El maíz (Zea mays ssp. mays) es un pasto de la familia botánica Poaceae o Gramineae, al igual que el trigo, el arroz, la cebada, el centeno y la avena.

Este cultivo se originó mediante el proceso de domesticación que llevaron a cabo los antiguos habitantes de Mesoamérica, a partir de los “teocintles”, gramíneas muy similares al maíz, que crecen de manera natural principalmente en México y en parte de Centroamérica. Se considera que las poblaciones de teocintle del centro del México (Kato 1984) o los que crecen en el trópico seco de la Cuenca del Balsas (Matsuoka et al. 2002), pudieron ser los ancestros de los cuales se domesticó el maíz como planta cultivada.

El proceso de domesticación del maíz inició hace aproximadamente 10,000 años, muy asociada a la invención y desarrollo independiente de la agricultura en Mesoamérica, y continua en el presente con el manejo, cultivo y selección que hacen año con año los agricultores y sus familias de sus variantes de maíces nativos (o criolllos), asimismo con la interacción de este cultivo con sus parientes silvestres, los teocintles, en las regiones donde coinciden de manera natural.
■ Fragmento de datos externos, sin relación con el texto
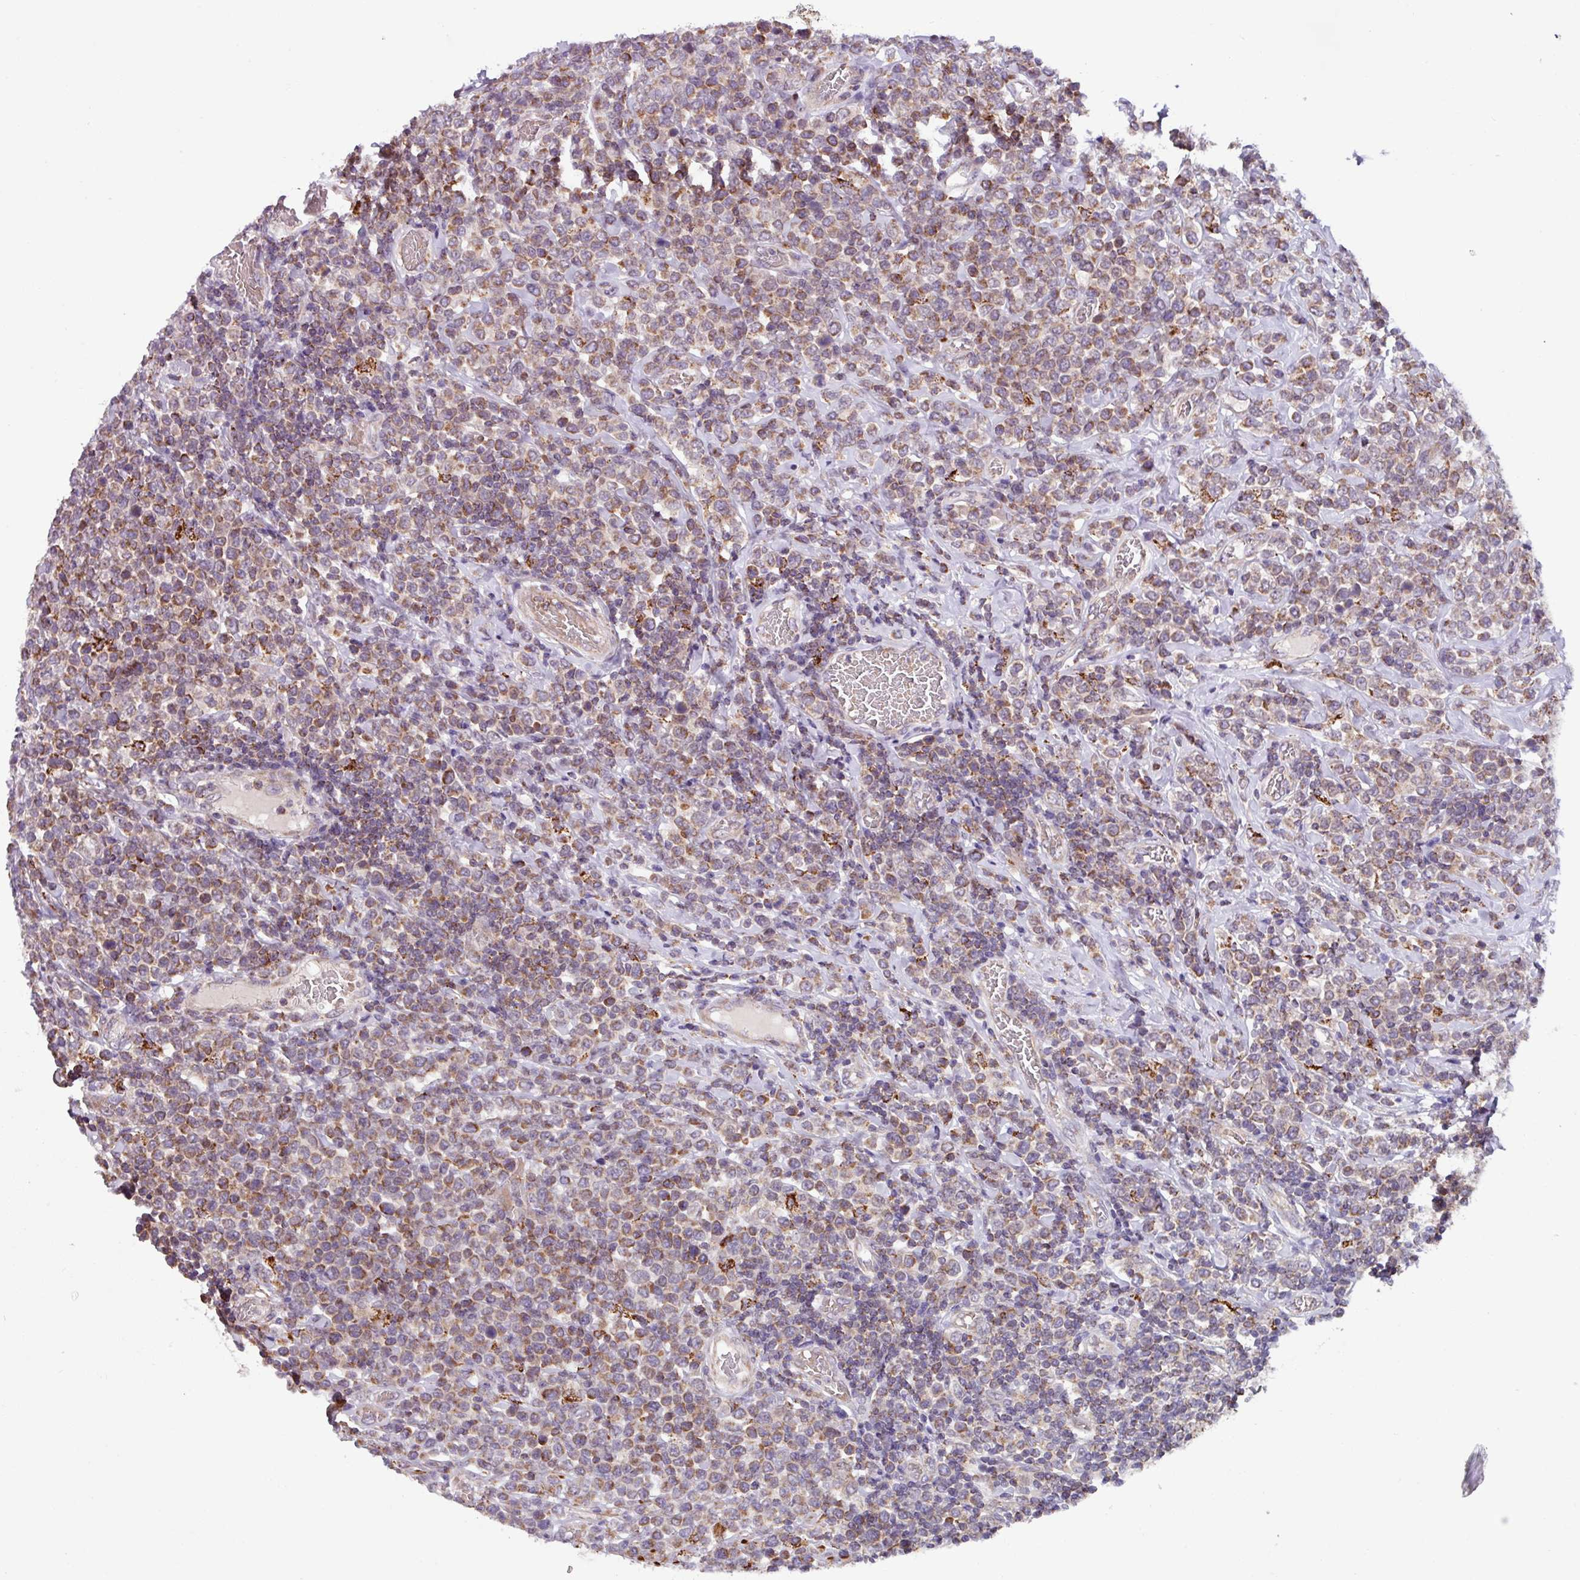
{"staining": {"intensity": "weak", "quantity": ">75%", "location": "cytoplasmic/membranous"}, "tissue": "lymphoma", "cell_type": "Tumor cells", "image_type": "cancer", "snomed": [{"axis": "morphology", "description": "Malignant lymphoma, non-Hodgkin's type, High grade"}, {"axis": "topography", "description": "Soft tissue"}], "caption": "Protein expression analysis of human malignant lymphoma, non-Hodgkin's type (high-grade) reveals weak cytoplasmic/membranous staining in about >75% of tumor cells. (brown staining indicates protein expression, while blue staining denotes nuclei).", "gene": "AKIRIN1", "patient": {"sex": "female", "age": 56}}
El maíz hizo al hombre mesoamericano. El desarrollo de los grupos Aztecas, Mayas, Zapotecas, Mixtecas, Purhépechas, Totonacas, Mazatecas, Chinantecas, Zoques, etc., se fundamenta en el cultivo y aprovechamiento de este grano. En sus crónicas, cantares, leyendas, es el maíz motivo, deidad, materia prima que constituye a los primeros humanos, razón del calendario agrícola y festivo. La cultura nahua lo nombró “tlaolli”, “nuestro sustento”.